South Africa – a OGP steerting committee member(!) – is in the process of enacting the “Protection of Information Bill” which effectively makes leaks illegal. If this can happen without any sanctions to its OGP status, then I suspect, the process loses a great deal of credibility. The participation of Russia raises similar questions. While it speaks volumes about the attractiveness of the OGP and Russia’s participation may help foster some domestic positive changes, to admit a country that is regularly accused of rigging elections and where journalists routinely go missing is likely to frustrate many who wish to use the OGP as a stick by which to hold their own governments to account. How worried will Mexico, Turkey or Canada be about reneging on its commitments if South Africa is allowed to pass draconian laws around access to information, or journalists are allowed to go missing in Russia?
To date, there are not heated arguments over the issue (at least publicly) and my sense is the topic is only just beginning to peculate for most civil society members, but given the immediate challenges South Africa and Russia pose to the OGP expect this issue to become much more heated, barring some clear resolution that satisfies the civil society participants.

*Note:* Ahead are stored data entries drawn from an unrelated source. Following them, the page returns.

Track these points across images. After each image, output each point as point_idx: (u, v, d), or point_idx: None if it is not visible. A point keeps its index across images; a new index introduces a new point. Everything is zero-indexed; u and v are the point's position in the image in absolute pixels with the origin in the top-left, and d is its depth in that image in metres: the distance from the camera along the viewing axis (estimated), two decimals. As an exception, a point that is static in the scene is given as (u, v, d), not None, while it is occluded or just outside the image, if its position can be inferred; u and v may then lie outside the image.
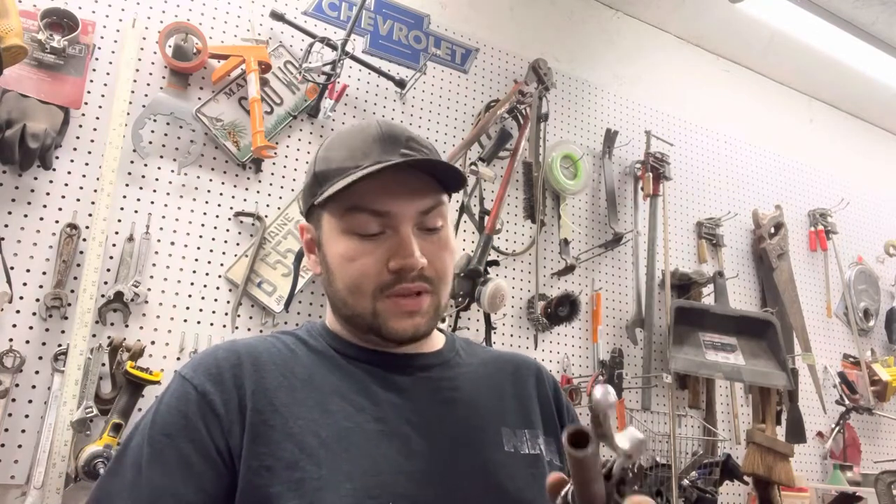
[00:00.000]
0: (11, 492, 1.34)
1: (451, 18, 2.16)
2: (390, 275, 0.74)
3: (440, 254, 0.77)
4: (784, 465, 2.10)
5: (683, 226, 2.51)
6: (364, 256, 0.74)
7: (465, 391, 0.80)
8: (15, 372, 1.37)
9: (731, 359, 2.19)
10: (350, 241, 0.75)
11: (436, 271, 0.76)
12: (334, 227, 0.76)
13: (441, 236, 0.78)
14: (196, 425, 0.69)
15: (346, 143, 0.77)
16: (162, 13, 1.69)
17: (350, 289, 0.75)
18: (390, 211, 0.74)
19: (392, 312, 0.74)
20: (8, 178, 1.45)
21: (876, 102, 3.14)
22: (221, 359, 0.74)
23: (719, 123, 2.73)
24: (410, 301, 0.75)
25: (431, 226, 0.77)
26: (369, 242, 0.74)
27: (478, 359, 0.87)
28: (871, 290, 2.94)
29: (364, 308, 0.75)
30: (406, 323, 0.75)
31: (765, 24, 2.61)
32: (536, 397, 0.86)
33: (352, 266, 0.75)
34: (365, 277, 0.74)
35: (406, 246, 0.73)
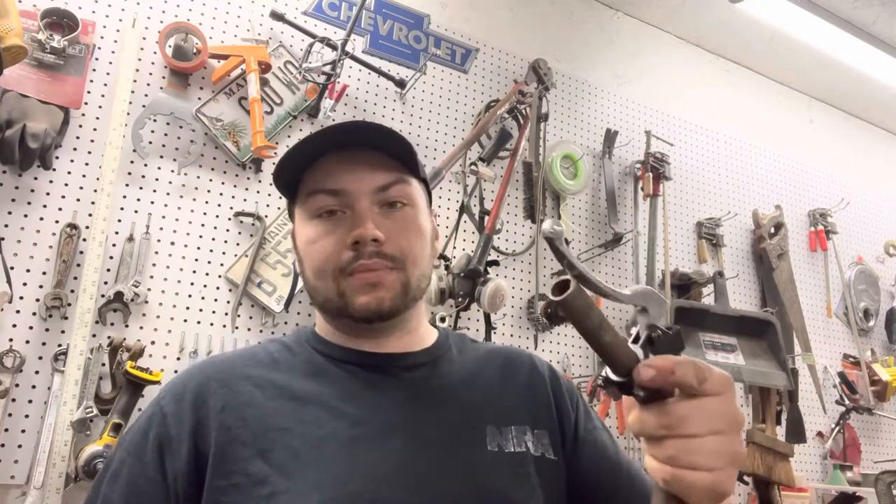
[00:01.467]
0: (11, 492, 1.34)
1: (451, 18, 2.16)
2: (349, 251, 0.73)
3: (404, 231, 0.76)
4: (784, 465, 2.09)
5: (683, 226, 2.50)
6: (324, 237, 0.75)
7: (450, 391, 0.79)
8: (15, 372, 1.37)
9: (731, 359, 2.19)
10: (313, 224, 0.76)
11: (400, 249, 0.75)
12: (302, 216, 0.79)
13: (405, 214, 0.77)
14: (150, 447, 0.70)
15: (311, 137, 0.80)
16: (162, 13, 1.69)
17: (315, 273, 0.76)
18: (345, 188, 0.75)
19: (355, 288, 0.74)
20: (8, 178, 1.45)
21: (876, 102, 3.14)
22: (189, 378, 0.75)
23: (719, 123, 2.73)
24: (373, 275, 0.73)
25: (393, 200, 0.77)
26: (329, 223, 0.75)
27: (469, 356, 0.85)
28: (871, 290, 2.94)
29: (330, 290, 0.75)
30: (369, 296, 0.73)
31: (765, 24, 2.61)
32: (527, 388, 0.83)
33: (314, 248, 0.76)
34: (326, 258, 0.74)
35: (360, 218, 0.74)
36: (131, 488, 0.69)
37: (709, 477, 0.48)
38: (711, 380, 0.49)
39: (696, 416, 0.48)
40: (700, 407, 0.49)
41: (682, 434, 0.48)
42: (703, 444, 0.48)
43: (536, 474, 0.74)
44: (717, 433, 0.48)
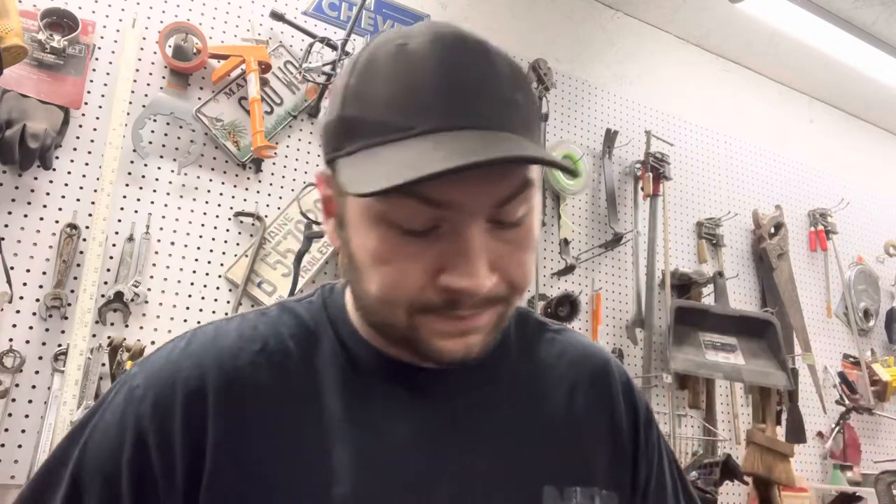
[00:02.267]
0: (11, 492, 1.34)
1: (451, 18, 2.16)
2: (438, 294, 0.50)
3: (518, 257, 0.53)
4: (784, 465, 2.10)
5: (683, 226, 2.50)
6: (404, 260, 0.50)
7: (501, 424, 0.60)
8: (15, 372, 1.37)
9: (731, 359, 2.19)
10: (388, 232, 0.50)
11: (509, 284, 0.52)
12: (366, 210, 0.51)
13: (522, 231, 0.52)
14: (126, 476, 0.53)
15: (392, 78, 0.50)
16: (162, 13, 1.69)
17: (380, 299, 0.52)
18: (452, 201, 0.48)
19: (437, 331, 0.52)
20: (8, 178, 1.45)
21: (876, 102, 3.13)
22: (179, 383, 0.55)
23: (719, 123, 2.73)
24: (461, 324, 0.52)
25: (510, 219, 0.51)
26: (415, 240, 0.50)
27: (532, 358, 0.66)
28: (871, 290, 2.94)
29: (398, 321, 0.52)
30: (456, 344, 0.53)
31: (765, 24, 2.61)
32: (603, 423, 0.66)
33: (384, 270, 0.51)
34: (400, 290, 0.51)
35: (470, 261, 0.49)
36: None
37: None
38: None
39: None
40: None
41: None
42: None
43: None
44: None
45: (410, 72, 0.49)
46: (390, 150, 0.48)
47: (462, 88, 0.49)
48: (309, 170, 1.81)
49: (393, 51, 0.50)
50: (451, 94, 0.48)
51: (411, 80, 0.49)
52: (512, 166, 0.50)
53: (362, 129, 0.50)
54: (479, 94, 0.49)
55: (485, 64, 0.50)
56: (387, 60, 0.50)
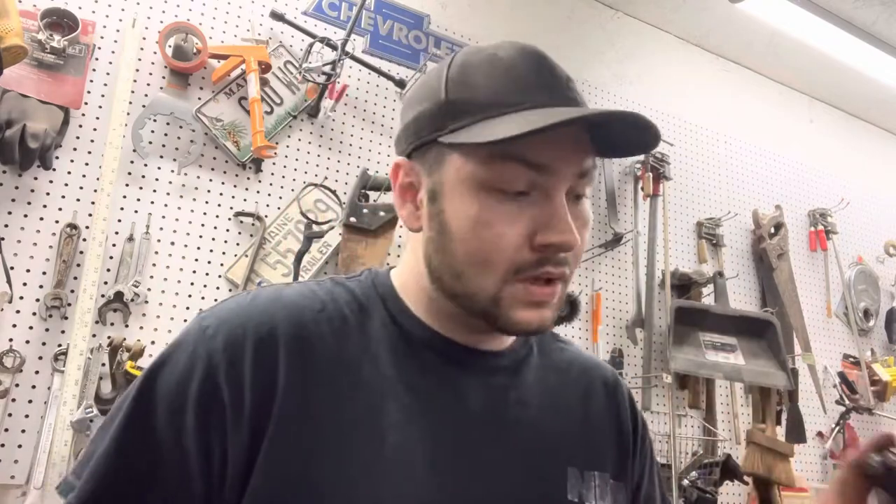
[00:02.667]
0: (11, 492, 1.34)
1: (451, 18, 2.16)
2: (532, 253, 0.57)
3: (584, 232, 0.61)
4: (784, 465, 2.10)
5: (683, 226, 2.50)
6: (503, 223, 0.57)
7: (533, 409, 0.66)
8: (15, 372, 1.37)
9: (731, 359, 2.19)
10: (488, 199, 0.57)
11: (576, 255, 0.61)
12: (469, 178, 0.58)
13: (585, 208, 0.62)
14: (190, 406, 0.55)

Much less important, but still worth noting, is the simple fact that the logistics must be better next time. While the Brazilians were generous and warm hosts and, unlike in New York, civil society participants were thankfully not segregated from the government representatives, the failure to have internet access on the first day was unacceptable. It meant that anyone not on site could not follow along to the presentations and those at the conference could not engage those at home, or at the conference, online. For a conference about openness and engagement, it was an unfortunate reminder of even some of the more basic challenges still confronting us.